• Extract:

○ ○ ○ ○ ○ ○ ○

The last session landed the universal routing strategy convention (#634) — NamedStrategy, StrategyResolver, five SPIs retrofitted. That work left a trail of follow-on issues: evaluation happening in the wrong place, non-deterministic defaults, a concurrency race nobody had noticed, and three methods that still threw UnsupportedOperationException.

I wanted to clear the deck. Six issues, all on one branch, ranging from a one-line annotation swap to a full case-lifecycle tracker.

The Race That Was Always There

The PlanItem concurrency fix turned out to be more interesting than the issue title suggested. The SequentialPlanningStrategy integration test was flagged as “bindings fire concurrently” — which sounds like a test timing problem. It’s not. It’s a production race condition.

PlanItem.status was volatile with check-then-set transitions. Two concurrent CONTEXT_CHANGED evaluations — perfectly normal on the Vert.x worker pool — could both read PENDING, both call markRunning(), both dispatch. The fix was AtomicReference with a tryMarkRunning() CAS, plus merging the two-step filter-then-index into a single atomic filterAndIndexForDispatch. Only the thread that wins the CAS dispatches; the loser’s binding quietly drops from the returned list.

The harder question was whether to also serialize all CONTEXT_CHANGED processing per case. We filed that separately — the CAS guard is correct for CapabilityTarget bindings, but non-CapabilityTarget bindings (HumanTask, SubCase) still have a TOCTOU gap because their handlers own the state transition. That gap needs its own analysis of re-entrant paths and deadlock surface.

Spawning Cases From Workers

The WorkerRuntime.spawnCase()/awaitCase() implementation was the largest piece. The design needed three things: a way to find a case definition by name, a way to track when a child case completes, and careful handling of the race where the child finishes before the parent registers interest.

CaseDefinitionRegistry.findByName() scans by name and throws on ambiguity — in Tier 1 (same JVM), case names are almost always unique. CaseCompletionTracker is a ConcurrentHashMap<UUID, CompletableFuture<CaseContext>> with a deliberate asymmetry: register() creates entries, complete() only acts on existing entries. No orphans — if nobody is awaiting a case, the terminal notification is a no-op.

The race guard in awaitCase() handles the out-of-order case by checking CaseInstanceCache after registration. The cache has no eviction, so terminal instances are always present. The design review caught several things I’d have missed: CaseContext mutability (fixed with snapshot()), the need for CaseTerminatedException to propagate through ExecutionException unwrapped, and a tracker leak where complete() originally used remove() instead of get().

○ ○ ○ ○ ○ ○ ○

• Data for analysis:
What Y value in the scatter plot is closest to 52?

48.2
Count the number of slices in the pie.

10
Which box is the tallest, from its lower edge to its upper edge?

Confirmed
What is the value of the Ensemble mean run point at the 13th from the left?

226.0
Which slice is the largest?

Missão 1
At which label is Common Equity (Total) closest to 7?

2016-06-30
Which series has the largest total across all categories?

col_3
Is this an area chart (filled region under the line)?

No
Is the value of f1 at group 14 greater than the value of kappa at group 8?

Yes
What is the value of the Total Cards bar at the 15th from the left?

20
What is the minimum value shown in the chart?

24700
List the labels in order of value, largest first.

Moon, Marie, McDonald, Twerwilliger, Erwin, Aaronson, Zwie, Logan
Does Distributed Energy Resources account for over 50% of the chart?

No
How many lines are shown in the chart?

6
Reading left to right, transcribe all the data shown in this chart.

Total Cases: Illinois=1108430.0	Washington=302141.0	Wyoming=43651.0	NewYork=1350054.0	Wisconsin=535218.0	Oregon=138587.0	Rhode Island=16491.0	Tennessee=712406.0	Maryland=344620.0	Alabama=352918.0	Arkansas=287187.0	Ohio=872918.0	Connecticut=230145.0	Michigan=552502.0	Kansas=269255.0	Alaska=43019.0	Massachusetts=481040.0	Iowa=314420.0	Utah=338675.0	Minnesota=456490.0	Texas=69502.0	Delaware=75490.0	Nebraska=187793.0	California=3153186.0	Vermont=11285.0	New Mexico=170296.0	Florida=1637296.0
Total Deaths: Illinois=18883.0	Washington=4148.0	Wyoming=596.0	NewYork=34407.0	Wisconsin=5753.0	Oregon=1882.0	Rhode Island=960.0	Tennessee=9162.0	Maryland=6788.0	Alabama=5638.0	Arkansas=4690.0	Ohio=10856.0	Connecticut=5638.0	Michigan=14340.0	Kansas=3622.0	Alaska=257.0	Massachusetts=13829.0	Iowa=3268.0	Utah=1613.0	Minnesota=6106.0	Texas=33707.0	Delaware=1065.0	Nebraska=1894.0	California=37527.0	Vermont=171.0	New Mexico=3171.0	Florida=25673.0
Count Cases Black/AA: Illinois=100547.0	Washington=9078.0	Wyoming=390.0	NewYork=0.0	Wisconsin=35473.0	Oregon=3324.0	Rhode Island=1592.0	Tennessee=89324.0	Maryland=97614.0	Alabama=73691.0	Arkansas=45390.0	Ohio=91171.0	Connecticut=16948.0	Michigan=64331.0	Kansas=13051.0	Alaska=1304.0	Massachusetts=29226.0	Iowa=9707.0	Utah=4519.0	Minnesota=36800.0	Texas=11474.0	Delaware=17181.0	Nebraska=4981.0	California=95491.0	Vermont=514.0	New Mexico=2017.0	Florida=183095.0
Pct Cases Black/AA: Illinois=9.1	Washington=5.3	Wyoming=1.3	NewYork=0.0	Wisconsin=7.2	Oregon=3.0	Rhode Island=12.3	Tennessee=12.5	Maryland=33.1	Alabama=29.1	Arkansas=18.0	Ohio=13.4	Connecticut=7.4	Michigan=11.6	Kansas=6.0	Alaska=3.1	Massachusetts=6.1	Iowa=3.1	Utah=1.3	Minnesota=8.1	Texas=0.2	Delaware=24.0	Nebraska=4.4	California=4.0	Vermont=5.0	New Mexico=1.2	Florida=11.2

○ ○ ○ ○ ○ ○ ○

In the session write-up, copy out the part that opens with "The last session" and closes with "full case-lifecycle tracker.", switching "issues" to "tickets" throughout.

• Solution to the problem:
The last session landed the universal routing strategy convention (#634) — NamedStrategy, StrategyResolver, five SPIs retrofitted. That work left a trail of follow-on tickets: evaluation happening in the wrong place, non-deterministic defaults, a concurrency race nobody had noticed, and three methods that still threw UnsupportedOperationException.

I wanted to clear the deck. Six tickets, all on one branch, ranging from a one-line annotation swap to a full case-lifecycle tracker.